Deputy Prime Minister of Russia
- In office 2 March 1992 – 23 December 1992
- President: Boris Yeltsin
- Prime Minister: Boris Yeltsin Yegor Gaidar (acting)

Chief State Inspector
- In office 14 August 1991 – 2 March 1992
- Preceded by: Position established
- Succeeded by: Yury Boldyrev

Chairman of Volgograd Oblast Council of People's Deputies
- In office 1990–1991
- Preceded by: Position established
- Succeeded by: Aleksandr Morozov

Personal details
- Born: Valery Antonovich Makharadze 5 March 1940 Makhachkala, Dagestan ASSR, RSFSR, Soviet Union
- Died: 15 November 2008 (aged 68) Ottawa, Canada
- Spouse: Maysarat Makharadze
- Profession: Politician

= Valery Makharadze =

Russian politician

Valery Antonovich Makharadze (Валерий Антонович Махарадзе; 5 March 1940 – 15 November 2008) was a politician in Russia who held a number of senior posts during the presidency of Boris Yeltsin, including deputy prime minister. He was removed from the latter office with the dissolution of the cabinet of Boris Yeltsin and Yegor Gaidar and the creation of Viktor Chernomyrdin's first cabinet.

==Career in government==
Under the USSR, Makharadze served as the chairman of the Volgograd Oblast soviet.

• _Exercise 1_:
Answer these about the Valery Makharadze biography:
(a) Who succeeded Makharadze as Chief State Inspector?
(b) In what city and country did Makharadze die?
(c) Whose first cabinet was created when Makharadze was removed as deputy prime minister?
• _Exercise 2_: Carry on the Valery Makharadze biography from its last sentence.
The listing that follows comes from a separate source unrelated to the biography.

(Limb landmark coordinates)
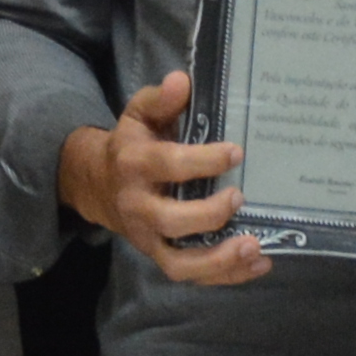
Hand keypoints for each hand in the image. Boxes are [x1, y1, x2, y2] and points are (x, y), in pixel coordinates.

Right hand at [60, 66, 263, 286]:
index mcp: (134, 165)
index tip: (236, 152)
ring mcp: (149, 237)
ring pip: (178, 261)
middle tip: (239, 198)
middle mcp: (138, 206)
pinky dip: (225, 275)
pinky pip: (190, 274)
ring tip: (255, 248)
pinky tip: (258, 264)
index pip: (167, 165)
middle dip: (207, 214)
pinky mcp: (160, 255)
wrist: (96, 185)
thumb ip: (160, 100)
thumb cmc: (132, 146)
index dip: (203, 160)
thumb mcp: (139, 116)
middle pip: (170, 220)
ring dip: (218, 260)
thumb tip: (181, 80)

• _Exercise output 1_:
(a) Yury Boldyrev
(b) Ottawa, Canada
(c) Viktor Chernomyrdin's

• _Exercise output 2_:
In 1991, Makharadze's role was to manage the relations between the federal government and the various regional administrations of Russia, as a member of Boris Yeltsin's team. He was also involved in removing former Communist officials for suspected corruption as the Yeltsin administration's chief inspector, including what was referred to as "nomenklatura privatization." In March 1992 he was appointed as one of the Deputy Prime Ministers in Yeltsin's cabinet, being in charge of managing relations between the regions and the government in Moscow. As part of this, Makharadze and nationality minister Valery Tishkov signed an agreement with the German government to help resettle Volga Germans in their native region. Among his other tasks was to oversee the implementation of economic reforms begun by the central government in the regions. However, when Boris Yeltsin was making concessions to conservative opposition factions in order to gain approval for his economic privatization policies, despite the resignation of Deputy Prime Minister Mikhail Poltoranin it was expected the Makharadze would be forced to resign too. He suggested during this time that a stronger presidential administration was needed. Makharadze was removed from the position of deputy prime minister in December 1992, upon the formation of the new cabinet.

He later worked at the Russian embassy in Canada as a trade and commercial attaché, until at least 2003.

==Sources==
===Books===
- Friedgut, Theodore H. (1994). "Local Power and Post-Soviet Politics"
- Huskey, Eugene (1992). "Executive Power and Soviet Politics"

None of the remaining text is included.